Supplied text:
# Model building

In [None]:
# Imports 

import requests
import zipfile
import os
import pandas as pd
import ftplib
import os
import xarray as xr
import numpy as np
import matplotlib.pyplot as plt

In [None]:
# load the merged and preprocessed data
data = pd.read_csv('data/preprocessed_data.csv')

In [None]:
data

## Simple model: linear regression

In [None]:
from sklearn import linear_model
from sklearn.metrics import mean_squared_error, r2_score
from sklearn.model_selection import train_test_split
from sklearn.ensemble import RandomForestRegressor

In [None]:
# target 
y = data.SOG_norm

# predictors
features = ['VHM0_norm','VMDR_norm','Temperature_norm','Salinity_norm'] 
X = data[features]

# split data to train and validation
train_X, val_X, train_y, val_y = train_test_split(X, y,random_state = 0)

In [None]:
# Create linear regression object
regr = linear_model.LinearRegression()

# Train the model using the training sets
regr.fit(train_X, train_y)

# Make predictions using the testing set
pred_y = regr.predict(val_X)

# The coefficients
print('Coefficients: \n', regr.coef_)
# The mean squared error
print('Mean squared error: %.2f'
      % mean_squared_error(val_y, pred_y))
# R2: 1 is perfect prediction
print('R^2: %.2f'
      % r2_score(val_y, pred_y))

Given problem:
Copy the model-building notebook word for word, starting at "# predictors" and ending at "regr = linear_model.LinearRegression()".

Extracted information:
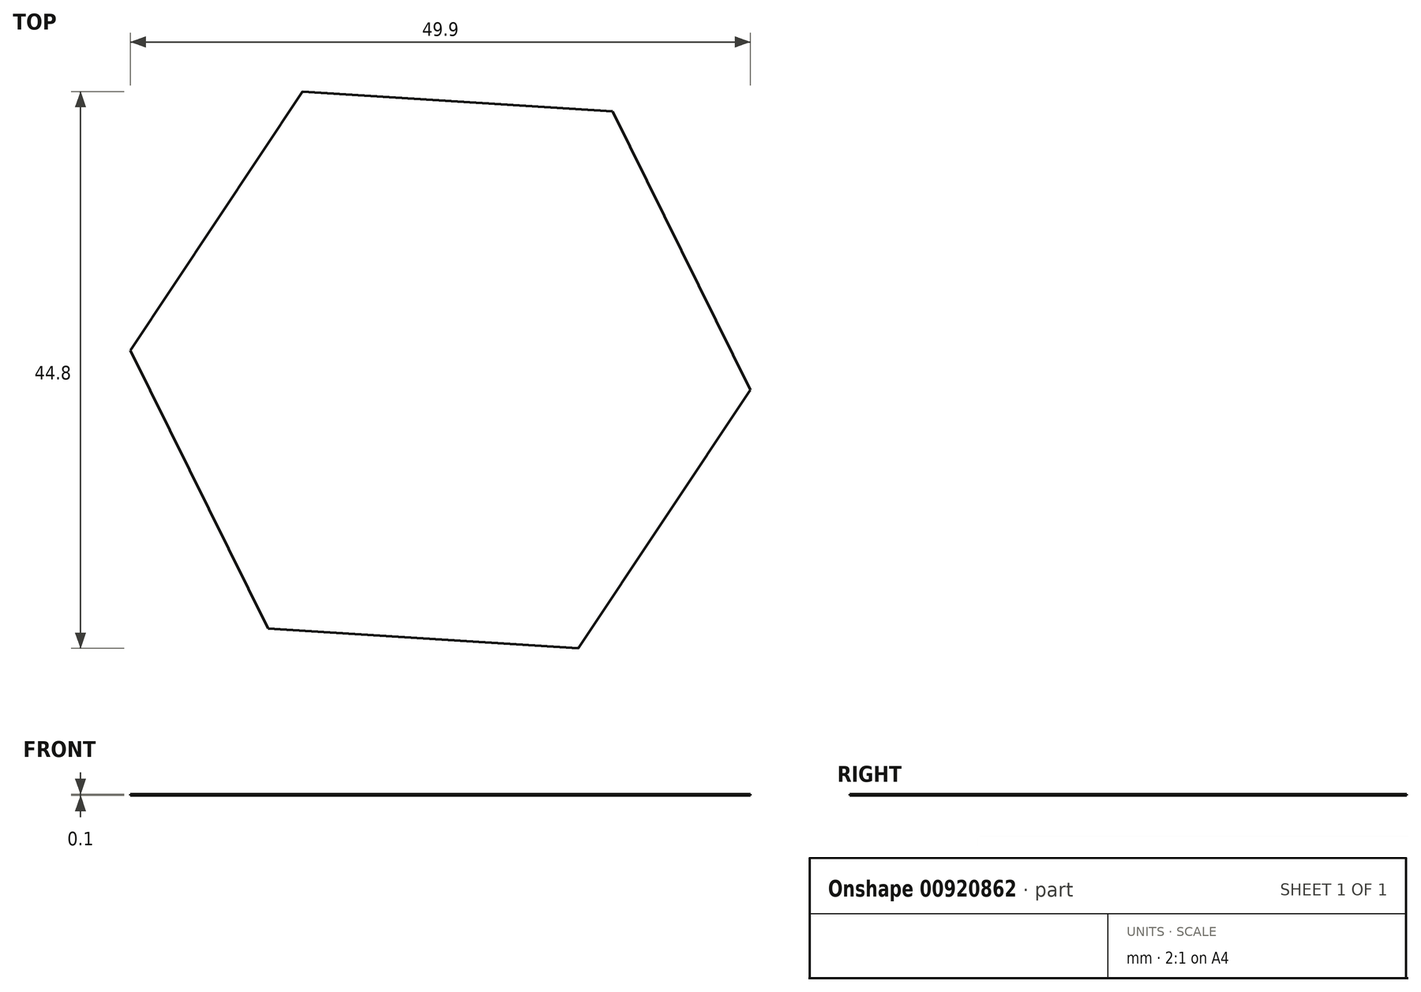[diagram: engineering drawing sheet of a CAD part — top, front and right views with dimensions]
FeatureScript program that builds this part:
--
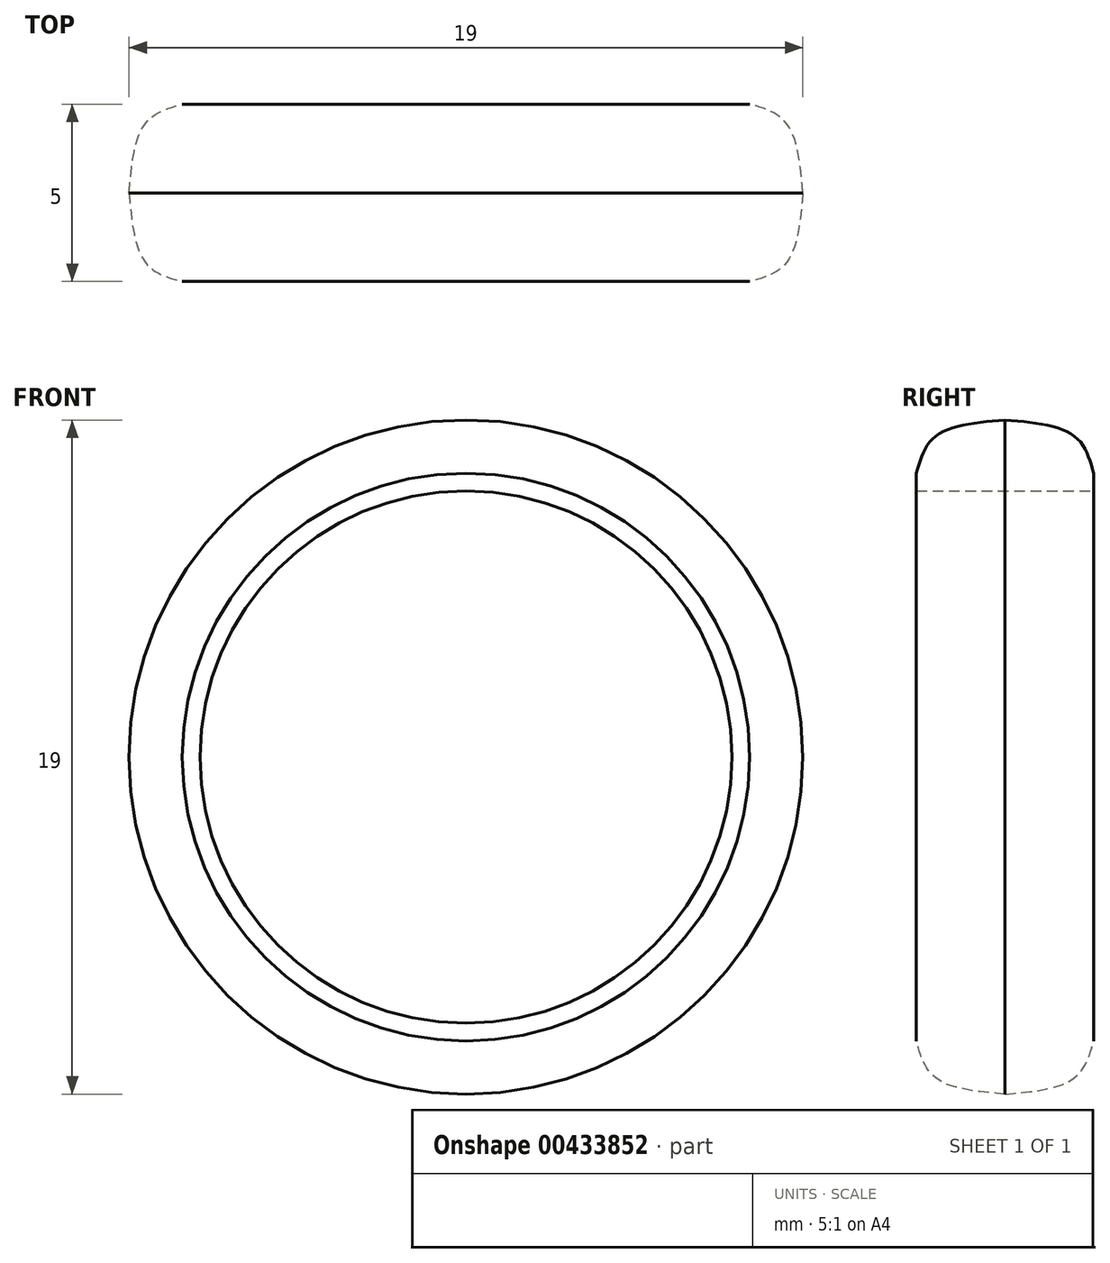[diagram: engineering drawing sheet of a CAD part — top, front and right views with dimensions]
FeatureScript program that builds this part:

Correct output:
# predictors
features = ['VHM0_norm','VMDR_norm','Temperature_norm','Salinity_norm'] 
X = data[features]

# split data to train and validation
train_X, val_X, train_y, val_y = train_test_split(X, y,random_state = 0)

In [None]:
# Create linear regression object
regr = linear_model.LinearRegression()